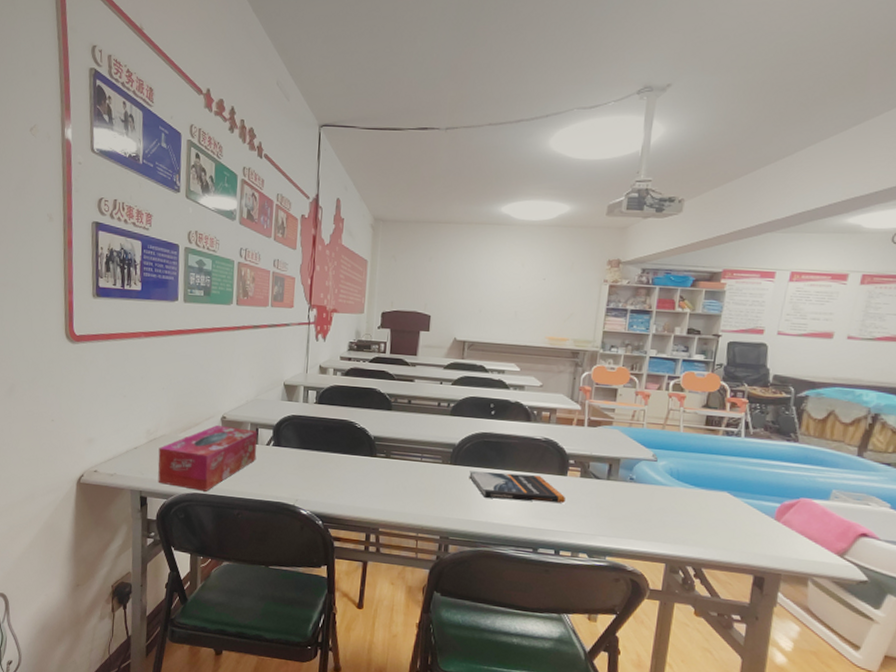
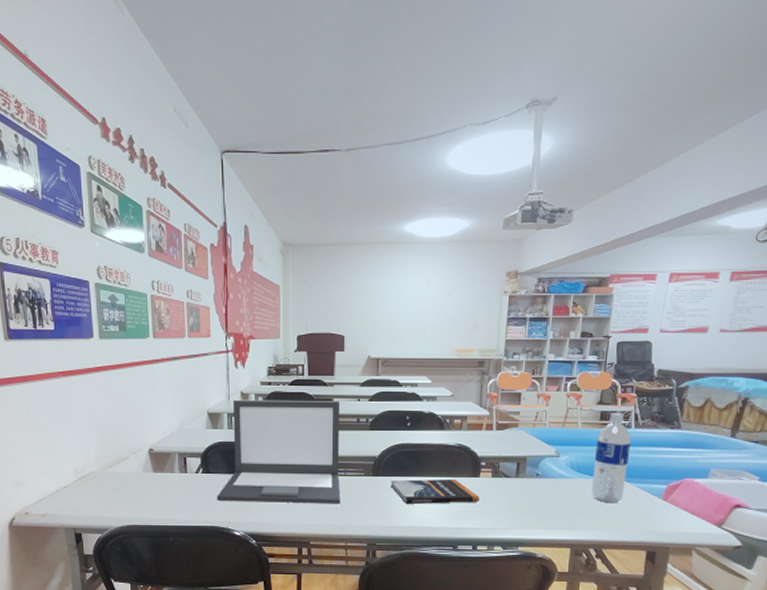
tissue box: present [158,425,257,491] -> none [89,458,187,523]
laptop: none [285,374,421,491] -> present [217,401,341,504]
water bottle: none [691,417,740,518] -> present [591,412,631,504]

EXERCISE DETAILS => Each line of the listing above belongs in the answer exactly as written; the pictures do not.

ANSWER TO THE EXERCISE =>
tissue box: present [158,425,257,491] -> none [89,458,187,523]
laptop: none [285,374,421,491] -> present [217,401,341,504]
water bottle: none [691,417,740,518] -> present [591,412,631,504]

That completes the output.